● Exercise description: Reproduce each of the entries below word for word, keeping every line as it stands.

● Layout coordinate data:
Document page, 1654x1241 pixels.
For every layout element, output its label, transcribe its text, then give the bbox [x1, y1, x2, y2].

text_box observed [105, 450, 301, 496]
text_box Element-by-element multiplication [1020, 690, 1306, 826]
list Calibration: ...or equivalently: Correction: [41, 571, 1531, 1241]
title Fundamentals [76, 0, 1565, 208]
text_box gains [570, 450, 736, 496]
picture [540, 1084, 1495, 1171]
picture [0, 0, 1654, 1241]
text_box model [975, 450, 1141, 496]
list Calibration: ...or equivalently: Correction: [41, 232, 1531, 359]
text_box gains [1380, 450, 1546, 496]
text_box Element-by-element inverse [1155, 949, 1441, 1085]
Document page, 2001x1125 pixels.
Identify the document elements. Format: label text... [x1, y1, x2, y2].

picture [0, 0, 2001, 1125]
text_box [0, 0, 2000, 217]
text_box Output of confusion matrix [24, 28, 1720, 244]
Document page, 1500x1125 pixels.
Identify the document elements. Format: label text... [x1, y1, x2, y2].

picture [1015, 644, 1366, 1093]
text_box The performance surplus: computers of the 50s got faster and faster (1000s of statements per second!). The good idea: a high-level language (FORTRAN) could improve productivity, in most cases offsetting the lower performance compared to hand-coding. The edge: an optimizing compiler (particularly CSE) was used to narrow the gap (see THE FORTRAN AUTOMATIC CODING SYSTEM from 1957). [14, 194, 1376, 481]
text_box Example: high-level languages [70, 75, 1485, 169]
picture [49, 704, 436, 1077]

● Solution for this problem:
Document page, 1654x1241 pixels.
For every layout element, output its label, transcribe its text, then give the bbox [x1, y1, x2, y2].

text_box observed [105, 450, 301, 496]
text_box Element-by-element multiplication [1020, 690, 1306, 826]
list Calibration: ...or equivalently: Correction: [41, 571, 1531, 1241]
title Fundamentals [76, 0, 1565, 208]
text_box gains [570, 450, 736, 496]
picture [540, 1084, 1495, 1171]
picture [0, 0, 1654, 1241]
text_box model [975, 450, 1141, 496]
list Calibration: ...or equivalently: Correction: [41, 232, 1531, 359]
text_box gains [1380, 450, 1546, 496]
text_box Element-by-element inverse [1155, 949, 1441, 1085]
Document page, 2001x1125 pixels.
Identify the document elements. Format: label text... [x1, y1, x2, y2].

picture [0, 0, 2001, 1125]
text_box [0, 0, 2000, 217]
text_box Output of confusion matrix [24, 28, 1720, 244]
Document page, 1500x1125 pixels.
Identify the document elements. Format: label text... [x1, y1, x2, y2].

picture [1015, 644, 1366, 1093]
text_box The performance surplus: computers of the 50s got faster and faster (1000s of statements per second!). The good idea: a high-level language (FORTRAN) could improve productivity, in most cases offsetting the lower performance compared to hand-coding. The edge: an optimizing compiler (particularly CSE) was used to narrow the gap (see THE FORTRAN AUTOMATIC CODING SYSTEM from 1957). [14, 194, 1376, 481]
text_box Example: high-level languages [70, 75, 1485, 169]
picture [49, 704, 436, 1077]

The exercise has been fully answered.